▶ Task:
Retype, exactly as they appear below, the lines between the line holding "Эссенция моды - 8 шт." and the line holding "continuità, realizzando contenuti sempre", both ends included.

'''

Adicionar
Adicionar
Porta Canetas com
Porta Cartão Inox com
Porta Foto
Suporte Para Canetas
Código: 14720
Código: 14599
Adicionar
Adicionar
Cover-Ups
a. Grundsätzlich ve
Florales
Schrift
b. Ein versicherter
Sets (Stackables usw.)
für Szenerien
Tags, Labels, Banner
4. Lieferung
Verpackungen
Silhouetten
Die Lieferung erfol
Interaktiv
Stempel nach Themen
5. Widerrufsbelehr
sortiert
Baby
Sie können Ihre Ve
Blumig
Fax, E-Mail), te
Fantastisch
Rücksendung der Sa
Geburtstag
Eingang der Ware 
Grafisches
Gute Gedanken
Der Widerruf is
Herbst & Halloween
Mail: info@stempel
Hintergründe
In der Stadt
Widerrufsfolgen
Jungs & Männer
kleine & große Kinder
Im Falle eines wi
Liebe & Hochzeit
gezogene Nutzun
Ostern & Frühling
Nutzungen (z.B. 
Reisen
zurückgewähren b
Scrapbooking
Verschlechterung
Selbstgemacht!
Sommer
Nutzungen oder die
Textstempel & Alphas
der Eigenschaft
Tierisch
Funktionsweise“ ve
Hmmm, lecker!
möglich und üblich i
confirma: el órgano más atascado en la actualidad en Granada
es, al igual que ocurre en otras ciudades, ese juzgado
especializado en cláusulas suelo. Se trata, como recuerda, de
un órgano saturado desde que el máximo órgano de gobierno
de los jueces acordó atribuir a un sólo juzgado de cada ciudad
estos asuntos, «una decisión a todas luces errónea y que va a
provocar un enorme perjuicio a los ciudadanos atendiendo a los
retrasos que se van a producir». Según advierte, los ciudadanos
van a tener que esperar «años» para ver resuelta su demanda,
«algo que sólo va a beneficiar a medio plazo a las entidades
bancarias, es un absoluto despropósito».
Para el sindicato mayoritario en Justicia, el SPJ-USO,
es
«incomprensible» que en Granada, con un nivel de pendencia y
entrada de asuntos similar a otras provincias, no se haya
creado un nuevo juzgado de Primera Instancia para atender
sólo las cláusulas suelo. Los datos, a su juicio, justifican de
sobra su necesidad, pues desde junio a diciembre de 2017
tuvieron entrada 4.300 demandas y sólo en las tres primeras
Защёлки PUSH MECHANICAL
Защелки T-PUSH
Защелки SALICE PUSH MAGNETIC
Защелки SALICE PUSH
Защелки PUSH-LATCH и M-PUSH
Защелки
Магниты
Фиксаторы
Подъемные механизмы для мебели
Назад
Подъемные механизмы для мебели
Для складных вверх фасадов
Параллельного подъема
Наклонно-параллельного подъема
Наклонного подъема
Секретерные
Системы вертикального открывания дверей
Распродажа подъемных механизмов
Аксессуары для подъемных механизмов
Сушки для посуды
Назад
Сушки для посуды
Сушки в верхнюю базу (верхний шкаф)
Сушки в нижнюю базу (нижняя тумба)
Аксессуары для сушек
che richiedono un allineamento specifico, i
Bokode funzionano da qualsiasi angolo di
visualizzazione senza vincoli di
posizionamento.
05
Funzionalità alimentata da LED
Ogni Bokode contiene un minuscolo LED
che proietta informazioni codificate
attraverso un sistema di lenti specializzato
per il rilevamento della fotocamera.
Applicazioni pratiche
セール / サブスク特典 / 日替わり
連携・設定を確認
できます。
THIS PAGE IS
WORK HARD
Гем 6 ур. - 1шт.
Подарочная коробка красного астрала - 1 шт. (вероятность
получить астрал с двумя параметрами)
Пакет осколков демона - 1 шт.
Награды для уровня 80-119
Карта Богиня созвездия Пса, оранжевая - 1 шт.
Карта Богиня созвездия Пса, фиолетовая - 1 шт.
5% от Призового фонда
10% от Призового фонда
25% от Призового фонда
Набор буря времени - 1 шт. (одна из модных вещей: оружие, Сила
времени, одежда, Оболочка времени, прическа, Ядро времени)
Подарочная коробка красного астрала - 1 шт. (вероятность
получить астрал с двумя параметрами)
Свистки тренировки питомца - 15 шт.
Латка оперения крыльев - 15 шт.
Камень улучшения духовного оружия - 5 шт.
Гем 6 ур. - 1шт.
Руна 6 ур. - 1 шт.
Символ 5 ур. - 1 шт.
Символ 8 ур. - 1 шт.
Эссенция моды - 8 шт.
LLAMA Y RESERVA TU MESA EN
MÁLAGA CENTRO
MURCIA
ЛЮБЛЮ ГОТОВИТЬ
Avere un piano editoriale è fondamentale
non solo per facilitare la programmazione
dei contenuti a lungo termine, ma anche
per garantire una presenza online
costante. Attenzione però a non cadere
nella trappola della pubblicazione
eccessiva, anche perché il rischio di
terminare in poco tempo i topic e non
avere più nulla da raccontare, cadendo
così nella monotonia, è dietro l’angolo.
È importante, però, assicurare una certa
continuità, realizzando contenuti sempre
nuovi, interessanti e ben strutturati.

'''

▶ Answer section:
Эссенция моды - 8 шт.
LLAMA Y RESERVA TU MESA EN
MÁLAGA CENTRO
MURCIA
ЛЮБЛЮ ГОТОВИТЬ
Avere un piano editoriale è fondamentale
non solo per facilitare la programmazione
dei contenuti a lungo termine, ma anche
per garantire una presenza online
costante. Attenzione però a non cadere
nella trappola della pubblicazione
eccessiva, anche perché il rischio di
terminare in poco tempo i topic e non
avere più nulla da raccontare, cadendo
così nella monotonia, è dietro l’angolo.
È importante, però, assicurare una certa
continuità, realizzando contenuti sempre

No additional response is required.